Plus d’agriculteurs, moins de contraintes ? Le projet de loi agricole débattu mercredi à l’Assemblée

Une vache le 22 février 2024 dans une étable à Mahalon, dans l'ouest de la France (Fred TANNEAU)

Une vache le 22 février 2024 dans une étable à Mahalon, dans l’ouest de la France (Fred TANNEAU)

Réécrit pour répondre aux colères hivernales, le projet de loi agricole du gouvernement ne sera finalement examiné qu’à partir de mercredi à l’hémicycle, accueilli tièdement par l’opposition qui critique un manque d’ambition sur le foncier ou les rémunérations, voire un effet potentiellement néfaste sur l’environnement.

Les débats devaient débuter mardi mais l’examen du très sensible projet de loi constitutionnelle a duré plus longtemps que prévu, bouleversant le calendrier. Les discussions sur le projet de loi agricole devraient commencer peu après 15 heures mercredi.

«C’est une brique et un pas de plus», souligne le ministre de l’Agriculture Marc Fesneau dans La Nouvelle République.

Côté syndical, l’alliance majoritaire formée par la FNSEA et les Jeunes Agriculteurs soutient la philosophie du texte, tandis que les deux autres forces représentatives s’y opposent.

La Confédération paysanne (troisième syndicat), qui défend l’urgence de la transition agroécologique, appelle à la « profondément modifier » et la Coordination rurale (deuxième syndicat) estime que « le compte n’y est pas » compte tenu de l’ampleur de la crise.

Les députés verts ouvriront le bal avec une motion de rejet.

« Il n’y a ni volet financier, ni volet revenu, rien pour la transition écologique », argumente son auteure Marie Pochon, qui devrait bénéficier du soutien des socialistes. « Cette loi est une illusion », explique leur leader Dominique Potier, tandis que le groupe LFI critique « une loi qui guide l’agro-industrie ».

Mais les députés communistes ne devraient pas les suivre. « Cette loi ignore la colère intense des agriculteurs, notamment sur les rémunérations » mais « il y a urgence à en débattre », explique Sébastien Jumel.

Au RN, on penchait pour lundi laisser le débat avoir lieu, même si le texte est « très en deçà des attentes » pour Grégoire de Fournas.

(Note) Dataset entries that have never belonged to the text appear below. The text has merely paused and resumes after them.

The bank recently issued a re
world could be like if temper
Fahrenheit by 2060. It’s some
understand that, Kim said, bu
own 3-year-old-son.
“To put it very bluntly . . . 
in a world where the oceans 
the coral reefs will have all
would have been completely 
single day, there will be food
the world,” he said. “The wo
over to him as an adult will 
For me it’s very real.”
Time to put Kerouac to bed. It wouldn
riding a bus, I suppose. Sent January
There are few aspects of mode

Une source au sein du groupe LR estime par ailleurs difficile d’aller « plus loin que les syndicats agricoles qui jouent à l’apaisement », tout en déplorant l’absence de mesures sur la fiscalité.

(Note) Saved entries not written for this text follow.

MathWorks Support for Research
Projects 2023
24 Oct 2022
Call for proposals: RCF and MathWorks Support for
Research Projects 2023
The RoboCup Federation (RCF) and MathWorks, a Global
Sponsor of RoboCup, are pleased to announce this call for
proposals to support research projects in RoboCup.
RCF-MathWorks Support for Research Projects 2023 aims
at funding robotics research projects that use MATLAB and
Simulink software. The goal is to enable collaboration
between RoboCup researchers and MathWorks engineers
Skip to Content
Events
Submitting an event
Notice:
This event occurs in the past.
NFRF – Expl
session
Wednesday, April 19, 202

Questions renvoyées par l’exécutif à l’automne : une mission parlementaire de députés Renaissance aura déposé ses travaux sur les revenus des agriculteurs et l’exécutif aura avancé sur un deuxième texte concernant les produits phytosanitaires.

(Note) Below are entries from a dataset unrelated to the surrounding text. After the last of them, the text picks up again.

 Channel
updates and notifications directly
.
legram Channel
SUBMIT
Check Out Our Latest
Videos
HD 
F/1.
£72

– « Intérêt général majeur » –

En attendant, le texte éclectique du gouvernement propose des mesures sur la formation, la simplification de la législation sur les haies, ou encore « l’accélération des contentieux » en cas de recours contre des projets de stockage d’eau ou de construction de bâtiments. élevage, malgré les mises en garde du Conseil d’État sur les « risques de constitutionnalité ».

Un décret publié ce week-end réduit simultanément de quatre à deux mois le délai de recours contre ce type de projet, suscitant l’inquiétude des organisations environnementales, déjà opposées à la philosophie du projet de loi.

La Fondation pour la Nature et l’Homme (FNH) critique particulièrement une « loi à contre-courant des enjeux de notre siècle ».

L’article phare du texte prévoit de consacrer « l’agriculture et la pêche » comme étant d' »intérêt général majeur », une forme de recours aux juges administratifs pour faciliter certains projets de retenue d’eau ou de construction d’élevage. en surface, lorsqu’ils sont mis en balance avec un problème environnemental.

Visé par quelque 800 amendements sur plus de 4 000 déposés, il est paradoxalement celui qui est accueilli avec le plus de circonspection par les élus, voire juristes, qui estiment que la protection de l’environnement ayant une valeur constitutionnelle, elle prévaudra toujours sur ce point. un intérêt général majeur inscrit dans une loi simple.

Autre point chaud : la création de groupements d’épargne foncière agricole, structures qui devraient permettre de lever de l’argent auprès d’investisseurs publics ou privés et de financer l’achat de terres lorsque les nouveaux agriculteurs n’en ont pas les moyens. .

Mais une coalition d’oppositions a supprimé l’article en commission, jugeant notamment qu’il ouvrait la porte à une « financiarisation » de l’agriculture au profit des banques ou des fonds d’investissement, ce que dément le camp présidentiel.

Les rapporteurs proposeront des garde-fous lors de la réunion (limitation de la taille de l’exploitation pouvant appartenir à un même groupe financier, pas de vente avant dix ans sauf à l’exploitant, etc.).

Un vote solennel du texte est prévu le 28 mai dans l’hémicycle.